Microfluidic Research Applications

Microfluidics offers innovative ways of studying cellular behaviors. Its ability to control flow in a precise manner offers new ways of studying cell interactions with drugs, other cells or bacteria in single-cell conditions, as well as cell response to a mechanical stress or even efficient sorting of cells from complex cellular populations using fluorescence-based or biomechanics-based methods.

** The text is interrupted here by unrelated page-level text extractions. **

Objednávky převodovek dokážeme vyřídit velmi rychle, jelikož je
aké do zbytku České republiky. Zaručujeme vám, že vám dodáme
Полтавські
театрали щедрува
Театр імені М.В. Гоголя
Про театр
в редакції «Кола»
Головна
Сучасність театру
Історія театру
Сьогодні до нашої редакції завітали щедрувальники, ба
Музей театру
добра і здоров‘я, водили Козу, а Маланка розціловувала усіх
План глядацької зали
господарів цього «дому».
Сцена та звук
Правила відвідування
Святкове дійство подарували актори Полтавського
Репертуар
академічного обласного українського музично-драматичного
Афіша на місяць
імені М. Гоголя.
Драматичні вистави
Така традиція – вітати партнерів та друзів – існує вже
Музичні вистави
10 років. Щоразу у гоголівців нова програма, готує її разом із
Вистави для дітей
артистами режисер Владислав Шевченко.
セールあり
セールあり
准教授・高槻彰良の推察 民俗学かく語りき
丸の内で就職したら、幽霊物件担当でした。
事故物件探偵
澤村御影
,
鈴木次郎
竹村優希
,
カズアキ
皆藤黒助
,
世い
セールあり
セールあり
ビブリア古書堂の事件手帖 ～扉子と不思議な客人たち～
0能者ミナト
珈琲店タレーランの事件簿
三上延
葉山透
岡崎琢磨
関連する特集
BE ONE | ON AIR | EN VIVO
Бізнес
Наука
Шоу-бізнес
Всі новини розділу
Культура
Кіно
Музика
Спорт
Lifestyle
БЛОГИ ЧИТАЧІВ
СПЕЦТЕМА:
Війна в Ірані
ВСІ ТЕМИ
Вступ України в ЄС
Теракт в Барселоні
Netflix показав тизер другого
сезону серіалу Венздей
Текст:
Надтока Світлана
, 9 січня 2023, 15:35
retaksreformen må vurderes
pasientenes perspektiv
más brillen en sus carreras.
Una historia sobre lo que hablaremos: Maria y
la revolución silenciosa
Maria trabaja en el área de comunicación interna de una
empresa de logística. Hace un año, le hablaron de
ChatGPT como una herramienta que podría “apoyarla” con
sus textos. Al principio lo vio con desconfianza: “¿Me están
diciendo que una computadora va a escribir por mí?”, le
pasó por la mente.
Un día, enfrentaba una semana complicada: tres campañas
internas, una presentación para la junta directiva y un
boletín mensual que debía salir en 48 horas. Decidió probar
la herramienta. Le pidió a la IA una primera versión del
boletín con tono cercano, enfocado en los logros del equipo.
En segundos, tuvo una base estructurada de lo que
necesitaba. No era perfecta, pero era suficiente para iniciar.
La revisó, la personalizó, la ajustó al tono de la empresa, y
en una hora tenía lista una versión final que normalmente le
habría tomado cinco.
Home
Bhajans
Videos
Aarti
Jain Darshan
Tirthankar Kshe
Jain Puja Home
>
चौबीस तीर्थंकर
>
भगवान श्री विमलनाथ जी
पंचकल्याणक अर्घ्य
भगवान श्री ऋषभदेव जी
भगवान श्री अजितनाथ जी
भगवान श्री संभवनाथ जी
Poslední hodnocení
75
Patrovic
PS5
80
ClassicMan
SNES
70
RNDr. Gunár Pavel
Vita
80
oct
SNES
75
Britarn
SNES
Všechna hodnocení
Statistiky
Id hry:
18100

The concept of this microfluidic research application is to reproduce organ functions (lungs, gut, cartilage, heart, etc.) within a cell culture incubated inside a microfluidic chip. The ability of microfluidics to mimic the in-vivo cellular microenvironment by reproducing blood or interstitial fluid flows to provide cells with a nutrient supply and mechanical constraints makes it the ideal tool for this application. Little by little, organ-on-a-chip technologies are overtaking conventional techniques, which are less physiologically relevant.

One of the best-known research topics in microfluidics with a diverse range of applications is the generation of highly-monodisperse droplets. Through the use of channel geometry, immiscible fluid properties, and precise flow control, single or double droplets with diameters from 10 to a few hundred micrometers can be produced at high throughput rates (up to 10kHz). In the last decade, monodisperse droplet production has drawn considerable interest in the scientific community, with a variety of applications in single-cell analysis, drug delivery, sequencing, and other fields of research. 

Cell biology is at the heart of medical science. Researchers seek to understand how cells organize to form human tissue, how they communicate with each other, how they respond to infections or other pathologies, and how we can help them to fight such pathologies with drugs or other treatments. Microfluidics brings applications of this research to a higher level with reduced costs, faster experiments, enhanced detection thresholds, and strong multiplexing potential.